Personally, I don't think I'll be jumping into the Bedrock 4 pool all that soon. I have it on all of my servers, but this morning was my first encounter with using it.
It was not auspicious.
It was a call to }bedrock.cube.viewandsubsets.create, with pLogOutput set to 1.
Yeah, all good, hunky dory, no issues here, nosiree!
Well, aside from the fact that no view was created. And no subsets were created. And no errors were recorded.
Aside from that
, everything worked great, just as reported.
(And yes, I DID
have the pTemp argument set to 0 because regardless of other opinions on the matter I do NOT
, at this point, want views and subsets to be temporary by default.)
So I looked into the actual code for the process.
Oh. My. Fricking. God.
It's not that I can't understand it, it's that I can spend a couple of hours figuring out what it's doing OR I can try to get this last minute work that was thrown at me on a Sunday morning done and out of the way.
But it's not the enhanced complexity of the code that I have an issue with. It's this:
"No more pDebug. When bedrock was first released some 10 years ago the built in logging modes (0 no logging, 1 log actions, 2 log actions which would have been performed but don't do them) was one of the great features of the library. There was no alternative in TurboIntegrator other than to write text files for debugging purposes. But times have changed, with support in TM1's Rest API for debugging and TM1 IDEs like Arc for TM1 supporting step-through debugging there is simply no need for this anymore in the library, hence pDebug is no more."

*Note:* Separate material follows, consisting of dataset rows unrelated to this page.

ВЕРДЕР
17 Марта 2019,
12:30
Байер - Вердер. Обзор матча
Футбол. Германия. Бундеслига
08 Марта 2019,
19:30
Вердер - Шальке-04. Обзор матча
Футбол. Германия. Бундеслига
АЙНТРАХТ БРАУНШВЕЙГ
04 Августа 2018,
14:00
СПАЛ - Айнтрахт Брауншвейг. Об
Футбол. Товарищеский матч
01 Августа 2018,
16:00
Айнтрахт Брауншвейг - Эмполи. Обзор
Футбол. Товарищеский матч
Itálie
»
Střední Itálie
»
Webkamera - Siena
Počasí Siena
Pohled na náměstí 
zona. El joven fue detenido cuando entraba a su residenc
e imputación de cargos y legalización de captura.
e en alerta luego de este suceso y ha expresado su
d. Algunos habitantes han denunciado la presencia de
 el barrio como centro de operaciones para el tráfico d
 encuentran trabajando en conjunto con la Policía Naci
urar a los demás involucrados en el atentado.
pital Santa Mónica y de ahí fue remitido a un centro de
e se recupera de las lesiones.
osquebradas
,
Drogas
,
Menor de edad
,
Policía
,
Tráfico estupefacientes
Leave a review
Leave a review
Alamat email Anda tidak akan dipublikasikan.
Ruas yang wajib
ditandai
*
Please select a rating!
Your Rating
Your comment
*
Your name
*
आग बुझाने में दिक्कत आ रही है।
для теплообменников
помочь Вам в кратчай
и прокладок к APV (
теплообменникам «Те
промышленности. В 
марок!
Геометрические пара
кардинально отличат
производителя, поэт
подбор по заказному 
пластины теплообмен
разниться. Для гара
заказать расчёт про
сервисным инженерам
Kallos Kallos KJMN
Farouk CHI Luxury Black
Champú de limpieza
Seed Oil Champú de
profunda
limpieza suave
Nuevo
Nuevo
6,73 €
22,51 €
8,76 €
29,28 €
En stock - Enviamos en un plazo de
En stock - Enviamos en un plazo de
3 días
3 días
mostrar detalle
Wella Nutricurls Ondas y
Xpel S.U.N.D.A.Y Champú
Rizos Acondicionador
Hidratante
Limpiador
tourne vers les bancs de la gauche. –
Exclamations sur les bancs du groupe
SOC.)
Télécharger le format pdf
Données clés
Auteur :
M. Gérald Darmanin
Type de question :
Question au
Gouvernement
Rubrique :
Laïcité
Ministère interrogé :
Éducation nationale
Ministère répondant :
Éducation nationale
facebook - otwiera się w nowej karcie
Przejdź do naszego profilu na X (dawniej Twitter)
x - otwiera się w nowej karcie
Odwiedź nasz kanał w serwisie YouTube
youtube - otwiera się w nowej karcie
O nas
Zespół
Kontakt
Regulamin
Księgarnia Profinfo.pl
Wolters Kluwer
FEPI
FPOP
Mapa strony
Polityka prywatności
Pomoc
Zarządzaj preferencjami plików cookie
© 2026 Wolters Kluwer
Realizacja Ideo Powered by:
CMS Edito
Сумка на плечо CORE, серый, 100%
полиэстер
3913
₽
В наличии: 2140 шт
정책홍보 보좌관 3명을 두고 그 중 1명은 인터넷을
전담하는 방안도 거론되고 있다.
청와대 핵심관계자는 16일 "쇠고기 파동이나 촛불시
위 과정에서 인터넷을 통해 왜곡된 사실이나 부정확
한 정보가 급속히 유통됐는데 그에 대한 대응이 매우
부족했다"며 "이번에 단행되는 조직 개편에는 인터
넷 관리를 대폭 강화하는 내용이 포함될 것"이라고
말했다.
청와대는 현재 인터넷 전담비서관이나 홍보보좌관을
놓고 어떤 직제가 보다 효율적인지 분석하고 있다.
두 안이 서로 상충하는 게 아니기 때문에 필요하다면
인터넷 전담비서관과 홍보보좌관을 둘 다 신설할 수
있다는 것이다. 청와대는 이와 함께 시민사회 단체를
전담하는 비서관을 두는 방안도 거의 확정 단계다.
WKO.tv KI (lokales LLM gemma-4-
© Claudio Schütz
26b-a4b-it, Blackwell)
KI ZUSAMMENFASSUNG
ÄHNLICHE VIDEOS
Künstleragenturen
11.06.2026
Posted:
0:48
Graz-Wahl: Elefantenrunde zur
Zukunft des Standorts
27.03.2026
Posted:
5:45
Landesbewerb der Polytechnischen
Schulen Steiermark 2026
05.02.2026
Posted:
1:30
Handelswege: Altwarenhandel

Mmm. Times have changed. Quite.
You can faff around with the API to do debugging, unless you have some kind of commercial IDE to do it in.
Of course I could write my own REST-based IDE which could do this as well, and have already started dabbling in this, but finishing it by lunch time would seem a tad optimistic.
So the relatively easy way... is log files. Log files which allow you to capture the state of as many or as few variables as you need and see what the values are as the process runs. Log files which will work for non-programmer types who can write TIs but get brain freeze on things like API calls. Log files which will still work into 9.5.2 and 10.2.2.
Which Bedrock 4 does not have. If what it sees
to be an error occurs, it may record it in the server log but when it fails
to see an error, for whatever reason, then you have no idea what happened, or why. You just know that you didn't get the outcome that you were after.
My solution? I called the equivalent Bedrock 3 process instead.
Hey lookie, I got a view. With correctly defined subsets.
Obviously I may need to revisit this if we start doing alternative hierarchies, which obviously aren't supported in Bedrock 3. However if Bedrock 4 fails straight out of the gate with doing something as basic as creating a view, with me needing to dig into the code line by line to figure out why, I'm in no rush to adopt it.